- _FRAGMENT TEKSTU_
+--
Geneza powstania oraz rozwój tzw.
Aniołów biznesu związana jest z rosnącym zapotrzebowaniem na kapitał, przy jednoczesnym utrudnionym do niego
dostępie. Za miejsce narodzin aniołów biznesu uważa się Dolinę Krzemową w USA.
Zjawisko to wywodzi się z postępowania zamożnych przedsiębiorców, którzy
wzbogaciwszy się na akcjach firmy high-tech postanowili dalej inwestować swój
kapitał, wspomagając tym samym pomysły innych przedsiębiorców. W europie
powstała swoistego rodzaju sieć indywidualnych inwestorów, którzy wykorzystując
niedofinansowanie sektora MMŚP postanowili wyjść naprzeciw temu problemowi
zapełniając lukę w źródłach finansowania. W Polsce aniołowie biznesu pojawili się wraz z transformacją gospodarczą na początku lat 90. Natomiast dopiero
rozwój sieci internetowej przyczynił się do zwiększenia zainteresowania ze strony
przedsiębiorców tą formą finansowania.
Działalność
aniołów biznesu jest w poszczególnych krajach zróżnicowana. Utrudnia to
jednoznaczne zdefiniowanie tych podmiotów. Nie mniej jednak posiadają one pewne
specyficzne cechy:
·
są to osoby fizyczne,
·
odniosły sukces,
·
mają świadomość praw rządzących rynkiem,
·
akceptują ryzyko,
·
wnoszą nie tylko wkład pieniężny, ale
też wiedzę.
Zgodnie
z definicją przyjętą przez Waniak-Michalak H. „aniołami biznesu (business angels) są inwestorzy indywidualni wnoszący
kapitał do spółki znajdującej się na początkowym etapie rozwoju, bądź firmy wymagającej finansowania w celu
realizacji strategii ekspansji. Oprócz dodatkowych funduszy, aniołowie biznesu
zapewniają firmie pomoc w zarządzaniu, tworzeniu i realizacji planów strategicznych,
kształtowaniu struktury organizacyjnej…”.
Polska
sieć aniołów biznesu dopiero podkreśla swoje znaczenie dla przedsiębiorców. W 2004 r. powstało pierwsze Polskie Stowarzyszenie Aniołów
Biznesu PolBAN, które należy do Europejskiej Sieci Aniołów Biznesu EBAN. Sieć ta skupia swoją uwagę głównie na firmach, które dopiero rozpoczynają wchodzić w fazy rozwoju. Zainteresowanie i
świadomość istnienia aniołów w Polsce wbrew mylnym pozorom jest bardzo duże,
ilość zgłaszanych biznesplanów często przekracza kilkadziesiąt miesięcznie.
+--
- _DOSTĘPNE DANE_
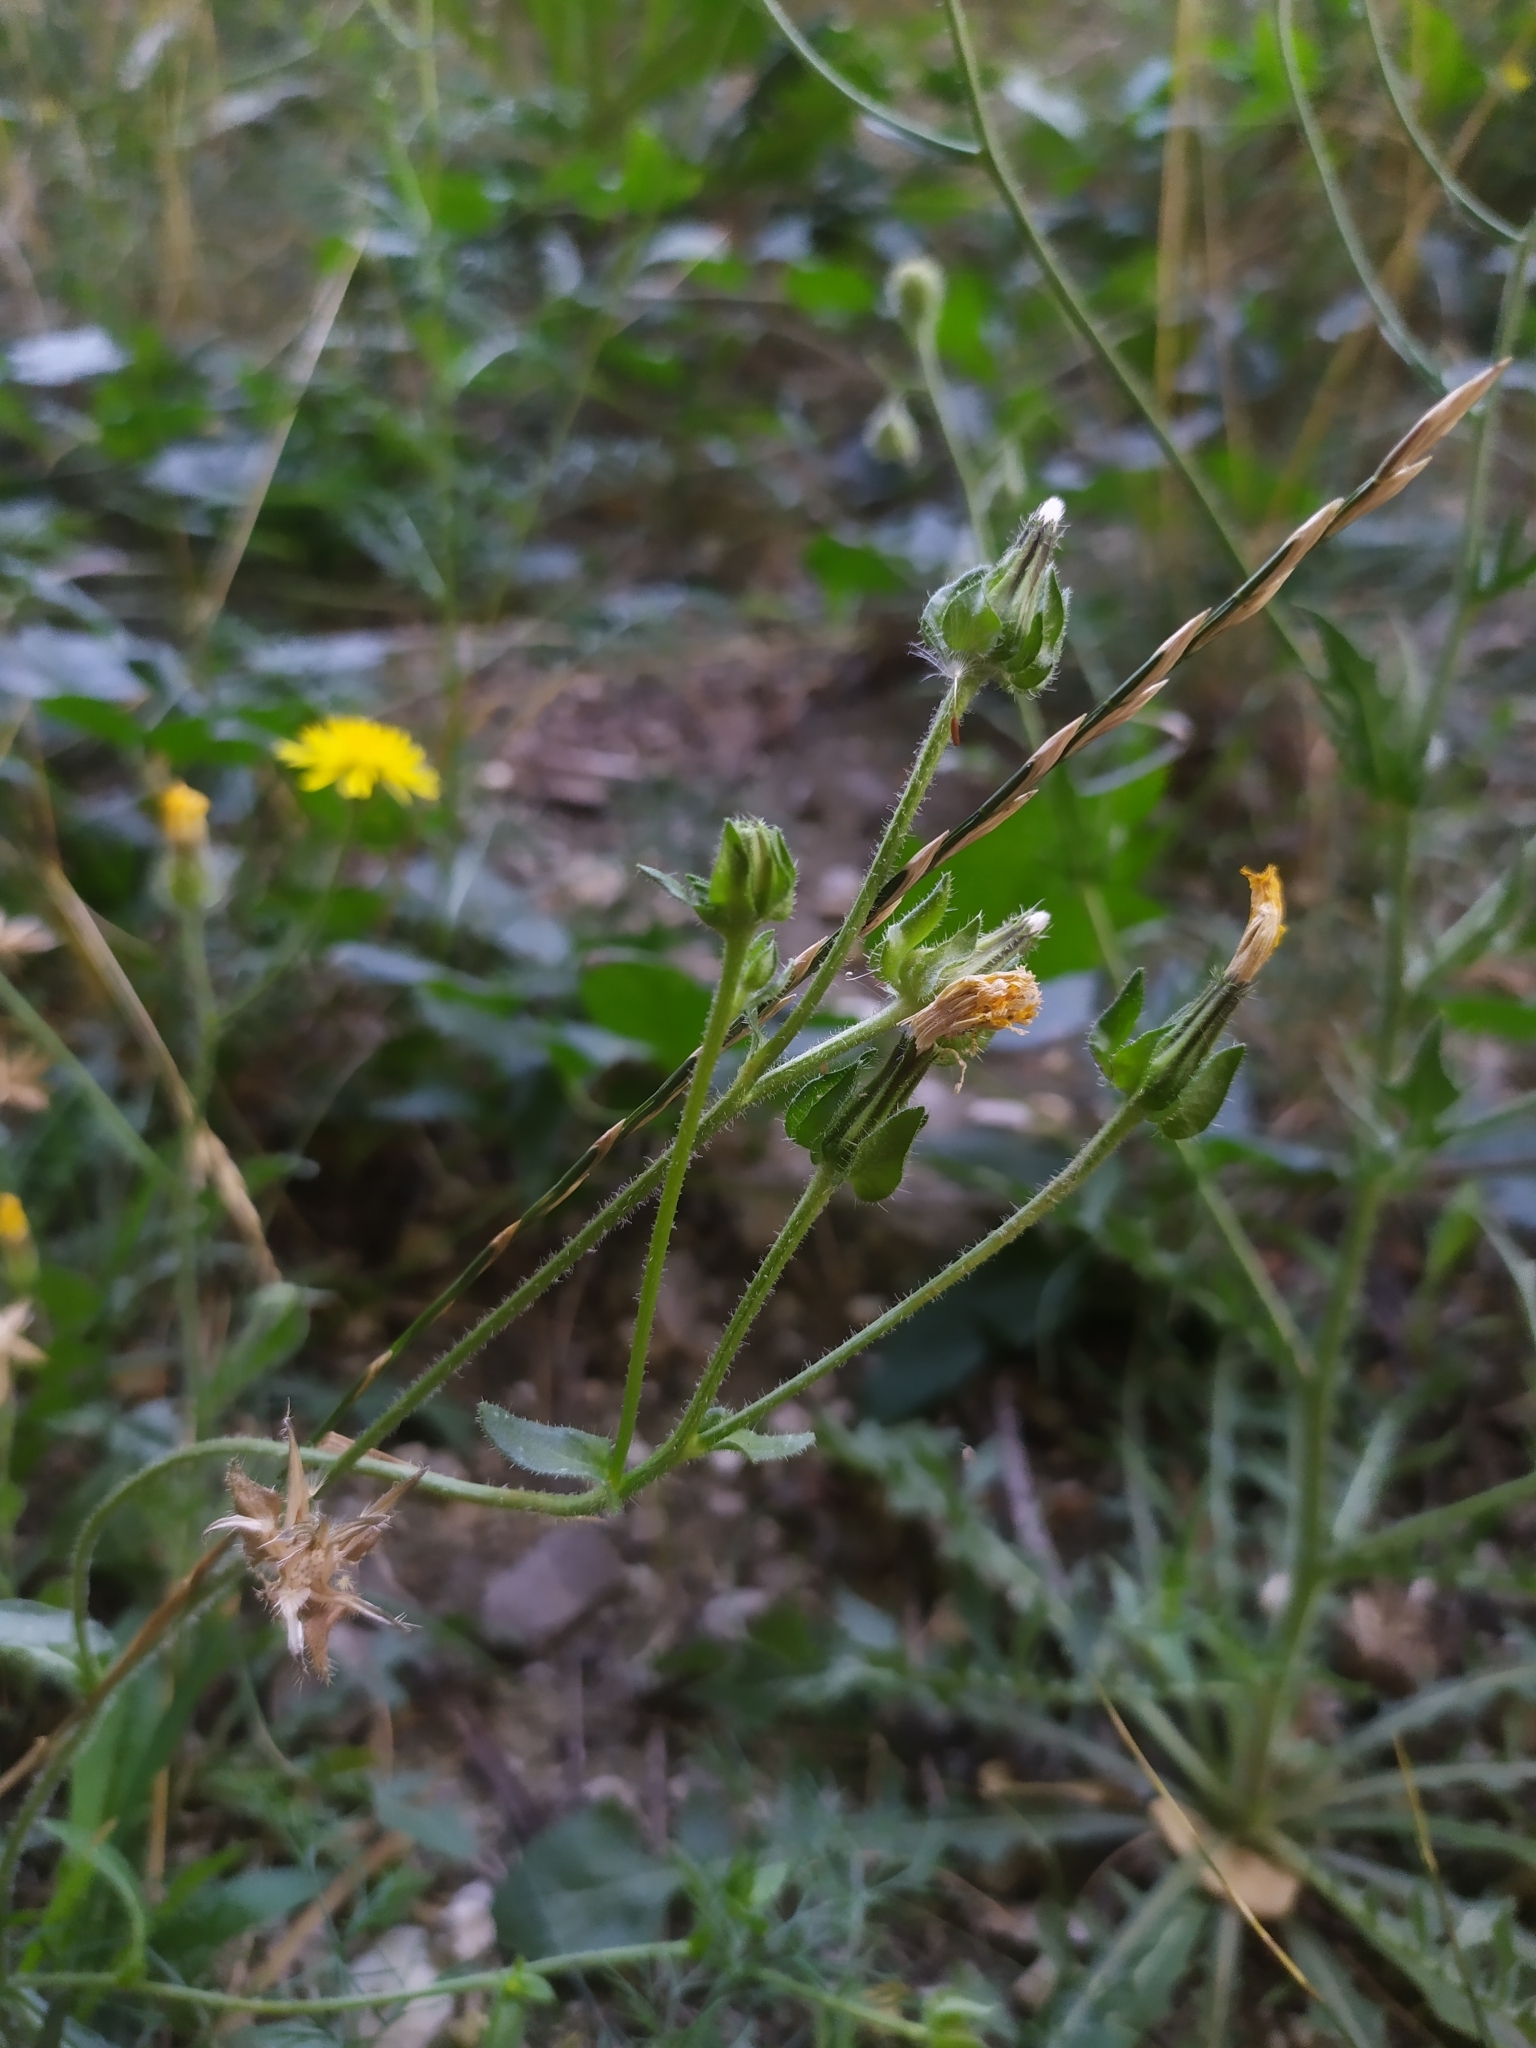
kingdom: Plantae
+--
- _SZCZEGÓŁY ZADANIA_
Dopisz dalszy ciąg tekstu o aniołach biznesu, zaczynając zaraz po jego ostatnim zdaniu. Dane to osobny materiał, niezależny od tekstu.

- _ODPOWIEDŹ KOŃCOWA_
Drugą stroną medalu jest natomiast złe podejście do całej sprawy, wynikające z
braku odpowiednich pomysłów, złego przedstawienia szans i zagrożeń wynikających z realizacji projektu czy brak elementarnej wiedzy
ekonomicznej są czynnikami dyskwalifikującymi większość przedsiębiorstw
ubiegających się o wzięcie pod „skrzydła anioła”. Kolejnym minusem jest
ubieganie się o 100% wkład ze strony aniołów biznesu w inwestycje, co odbiega od założeń,
według których przedsiębiorca powinien wnieść także wkład własny. Dla inwestora
jest to zazwyczaj nie do zaakceptowania, ponieważ wiąże się to z większym, w
gruncie rzeczy całkowitym przejęciem ryzyka niepowodzenia działalności. Także dla przedsiębiorcy jest to niekorzystne, ponieważ taki podział wiązałby się z
utratą należności decyzyjnej oraz większości udziałów przedsiębiorstwa.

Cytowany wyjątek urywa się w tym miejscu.